TASK ITEM A:
From the process properties specification, return the part that opens with the words containing "Centralized or decentralized" and closes with "spread across insulators.", copied verbatim.
------------------------------------------------------------------------
Process properties specification, version 1

So, I have arrived to the point where I should define what are process properties, this mysterious database which defines every property of a process with respect to every system service which it has to deal with. Should it be based on XML ? SQL ? Architecture-specific binary blobs ? In the end, I have settled for a humble home-made text file format, inspired by the syntax of the programming languages I use and my earlier work on Hashish‘s configuration files. Read on to find out what I have come up with.

Design

Centralized or decentralized ?

First, I had to define what this specification was for. In essence, every “insulator” of the system that is contributing to the process abstraction in a significant way has an set of internal data structures about each program, specifying what its properties are (such as : which files it has access to, whether it can print, etc…). These data structures have to be saved somewhere, and for this there are basically two options :

  • Either one single file per program, stored somewhere in a system folder, which summarizes all there is to know about the associated process. Its content is then sliced and spread across insulators.
  • Or a decentralized database, where it is the job of each individual insulator to store and retrieve per-process properties

The first option has many attractive sides to it with respect to the second one. First, it allows one to load every process property in one single burst of mass storage media access, which is faster than loading lots of tiny files on pretty much every nonvolatile media in existence today. Second, it does not explicitly require insulators to access the filesystem, which is very useful in some scenarios (such as during OS boot, when the filesystem is not yet initialized). Third, it makes it easier to cleanly uninstall a program or adjust its properties (just remove or edit the aforementioned file in the system folder). Fourth, it allows a process to only request the help of some insulators, without eating up space in the internal database of others. And finally, it allows a program to specify which security permissions it requests by offering a single file which is identical in structure and can be easily diff’d against the system’s copy when new security permissions are requested (e.g. following an update)

On its side, the second option does have some advantages, such as making it easier for some insulators to have a completely different config file format or scaling better when some insulators start to request huge config files. However, I am not sure that either of these should be supported use cases, and still tend to prefer the first option.

What could be stored there ?

A process property database should list every insulator which the process requests access to. For each insulator, the database should specify an array of (property, value) pairs, which specify each property of the process with respect to this insulator. Property naming would follow simple rules akin to the variable naming rules of modern programming languages (alphanumeric characters + underscores, case sensitive).

On their side, values should in principle be able to contain any kind of computer data that fits in a regular text file. But, in practice, this goal is not achievable without an extremely complex (and slow) configuration file parser. So what we propose instead is to explicitly support the most common and useful value types out there, and leave it to insulators to support other sorts of value if they need to. In practice, the value types which I would be thinking about are…

  • 32-bit integer numbers (64-bit is not portable across all target architectures yet, although parsers can internally work with them on architectures that support them)
  • Boolean values (can be stored in integer, but config files are much cleaner when keywords like “true” and “false” are used)
  • 32-bit floating-point numbers (following the IEEE 754 single-precision standard)
  • Strings (initially 7-bit ASCII, with the aim to support Unicode in the future, once we are able to display it)
  • Pointers to any other process property within the same insulator, and empty (“NULL”) pointers.
------------------------------------------------------------------------
TASK ITEM B:
Retype all of the records below word for word, line for line, and leave the pictures out of your answer.

DATA PROVIDED:
------------------------------------------------------------------------
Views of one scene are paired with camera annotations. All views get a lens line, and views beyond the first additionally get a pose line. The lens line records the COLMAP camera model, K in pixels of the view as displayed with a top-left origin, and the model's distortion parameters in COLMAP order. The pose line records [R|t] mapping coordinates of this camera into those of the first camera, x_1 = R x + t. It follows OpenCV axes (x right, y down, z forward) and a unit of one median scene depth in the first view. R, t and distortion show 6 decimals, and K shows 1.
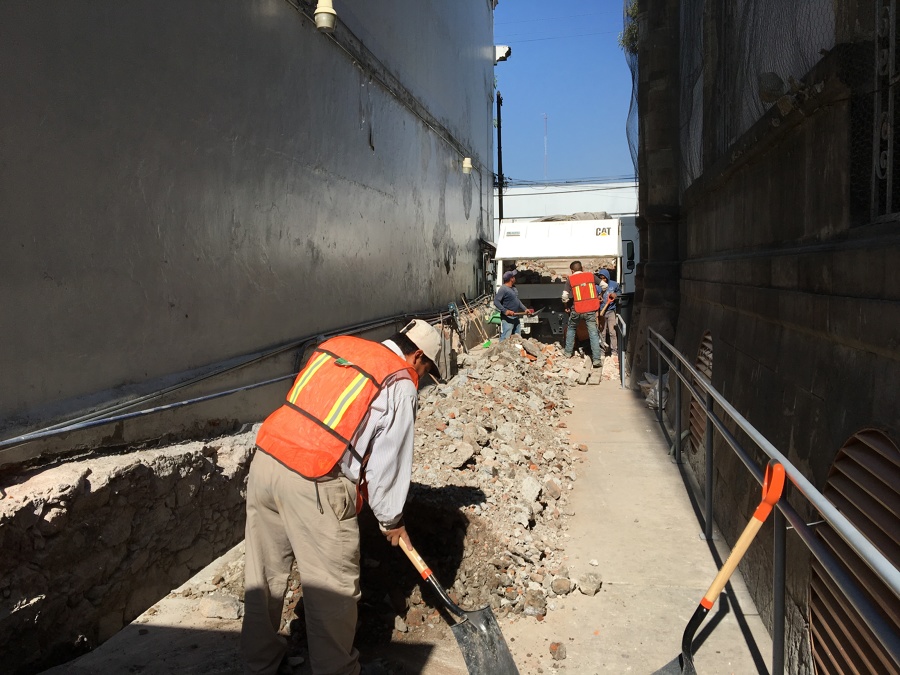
lens RADIAL K [[742.0, 0, 438.9], [0, 742.0, 334.9], [0, 0, 1]] dist [0.088773, -0.124014]
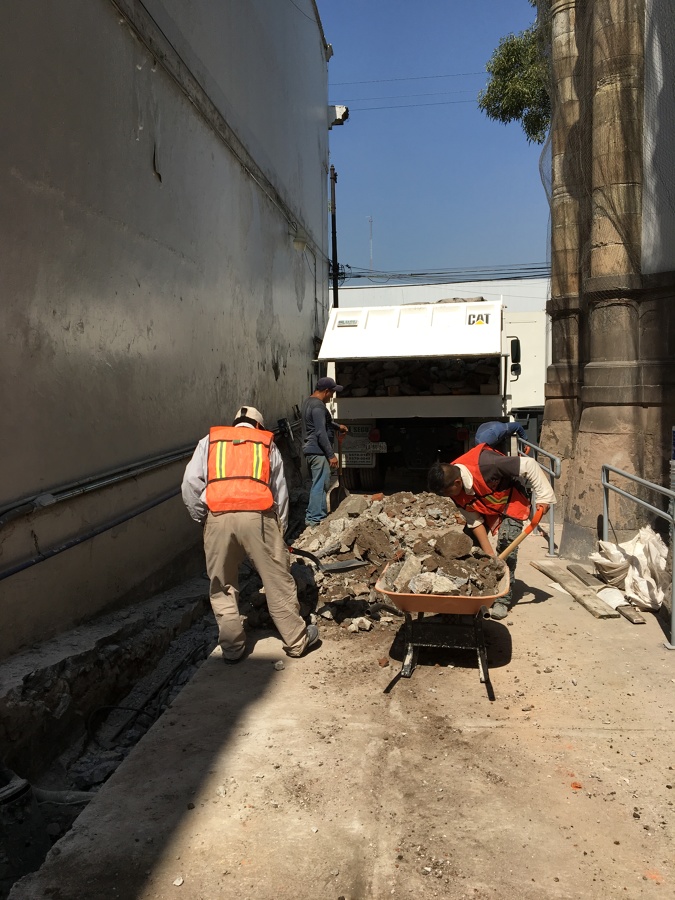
lens RADIAL K [[742.0, 0, 333.1], [0, 742.0, 444.3], [0, 0, 1]] dist [0.088773, -0.124014]
pose [[0.995475, -0.004925, 0.094892, -0.004510], [0.004631, 0.999984, 0.003322, -0.028954], [-0.094906, -0.002867, 0.995482, 0.365056]]
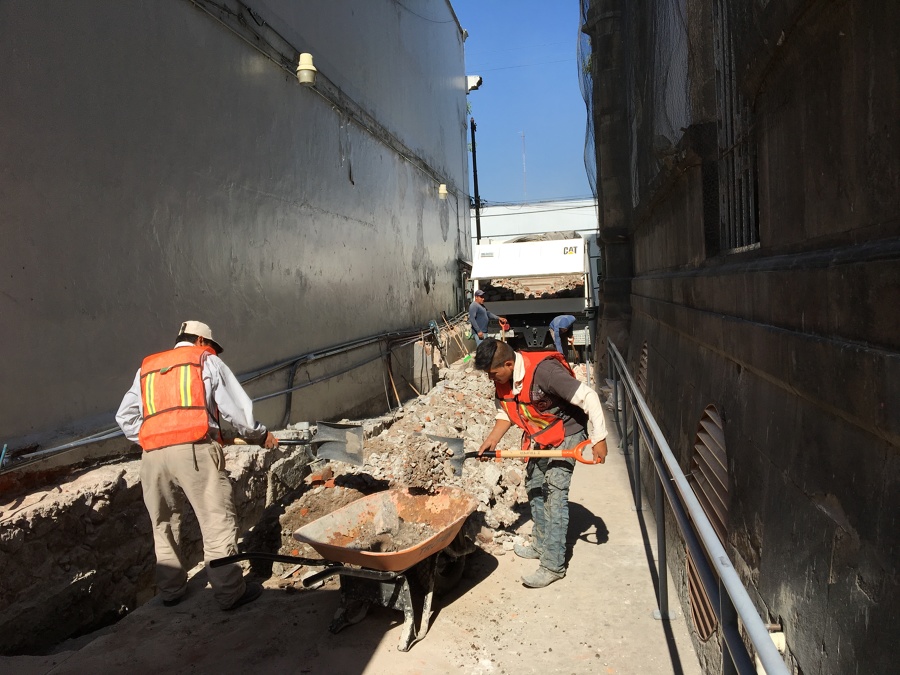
------------------------------------------------------------------------
RESPONSE AREA A:
Centralized or decentralized ?

First, I had to define what this specification was for. In essence, every “insulator” of the system that is contributing to the process abstraction in a significant way has an set of internal data structures about each program, specifying what its properties are (such as : which files it has access to, whether it can print, etc…). These data structures have to be saved somewhere, and for this there are basically two options :

  • Either one single file per program, stored somewhere in a system folder, which summarizes all there is to know about the associated process. Its content is then sliced and spread across insulators.

RESPONSE AREA B:
Views of one scene are paired with camera annotations. All views get a lens line, and views beyond the first additionally get a pose line. The lens line records the COLMAP camera model, K in pixels of the view as displayed with a top-left origin, and the model's distortion parameters in COLMAP order. The pose line records [R|t] mapping coordinates of this camera into those of the first camera, x_1 = R x + t. It follows OpenCV axes (x right, y down, z forward) and a unit of one median scene depth in the first view. R, t and distortion show 6 decimals, and K shows 1.
lens RADIAL K [[742.0, 0, 438.9], [0, 742.0, 334.9], [0, 0, 1]] dist [0.088773, -0.124014]
lens RADIAL K [[742.0, 0, 333.1], [0, 742.0, 444.3], [0, 0, 1]] dist [0.088773, -0.124014]
pose [[0.995475, -0.004925, 0.094892, -0.004510], [0.004631, 0.999984, 0.003322, -0.028954], [-0.094906, -0.002867, 0.995482, 0.365056]]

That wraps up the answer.